* WHAT IS BEING ASKED *
Using the entries below, give the count of lines that hold "difference". Say nothing besides the number.

:::::

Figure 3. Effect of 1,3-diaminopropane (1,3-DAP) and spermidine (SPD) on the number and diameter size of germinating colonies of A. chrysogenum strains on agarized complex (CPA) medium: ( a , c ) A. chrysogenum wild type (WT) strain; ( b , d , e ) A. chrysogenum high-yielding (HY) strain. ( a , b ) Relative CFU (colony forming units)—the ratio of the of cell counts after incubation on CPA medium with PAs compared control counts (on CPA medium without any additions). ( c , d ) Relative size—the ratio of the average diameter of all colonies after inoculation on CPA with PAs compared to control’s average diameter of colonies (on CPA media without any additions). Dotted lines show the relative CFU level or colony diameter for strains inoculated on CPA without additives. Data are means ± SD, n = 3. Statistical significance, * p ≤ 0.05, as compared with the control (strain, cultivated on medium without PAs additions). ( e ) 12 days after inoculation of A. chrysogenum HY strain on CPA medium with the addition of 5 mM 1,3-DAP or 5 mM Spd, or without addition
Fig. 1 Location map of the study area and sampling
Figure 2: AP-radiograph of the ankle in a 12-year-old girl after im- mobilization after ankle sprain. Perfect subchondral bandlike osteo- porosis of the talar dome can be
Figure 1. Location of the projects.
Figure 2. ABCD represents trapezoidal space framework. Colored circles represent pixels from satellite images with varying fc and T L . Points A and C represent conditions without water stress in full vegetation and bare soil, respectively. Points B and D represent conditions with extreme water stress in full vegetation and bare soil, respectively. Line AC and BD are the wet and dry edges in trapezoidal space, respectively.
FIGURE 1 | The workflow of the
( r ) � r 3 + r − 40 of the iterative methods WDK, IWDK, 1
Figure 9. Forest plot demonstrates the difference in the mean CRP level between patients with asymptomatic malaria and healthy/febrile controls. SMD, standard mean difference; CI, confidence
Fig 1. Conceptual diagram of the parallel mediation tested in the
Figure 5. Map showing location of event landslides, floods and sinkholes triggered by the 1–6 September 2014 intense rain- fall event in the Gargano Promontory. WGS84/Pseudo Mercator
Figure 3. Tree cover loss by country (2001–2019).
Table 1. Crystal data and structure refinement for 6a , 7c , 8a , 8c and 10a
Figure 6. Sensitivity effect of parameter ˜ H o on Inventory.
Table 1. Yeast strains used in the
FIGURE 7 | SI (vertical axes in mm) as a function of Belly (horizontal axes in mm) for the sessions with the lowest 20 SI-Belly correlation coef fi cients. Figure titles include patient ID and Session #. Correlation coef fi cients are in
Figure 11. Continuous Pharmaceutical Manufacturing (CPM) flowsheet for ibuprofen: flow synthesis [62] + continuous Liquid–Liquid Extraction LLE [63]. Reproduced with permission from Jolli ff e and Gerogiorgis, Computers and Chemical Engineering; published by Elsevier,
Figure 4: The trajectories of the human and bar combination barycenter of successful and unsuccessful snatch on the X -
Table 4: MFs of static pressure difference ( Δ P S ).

:::::

* FINISHED TASK *
2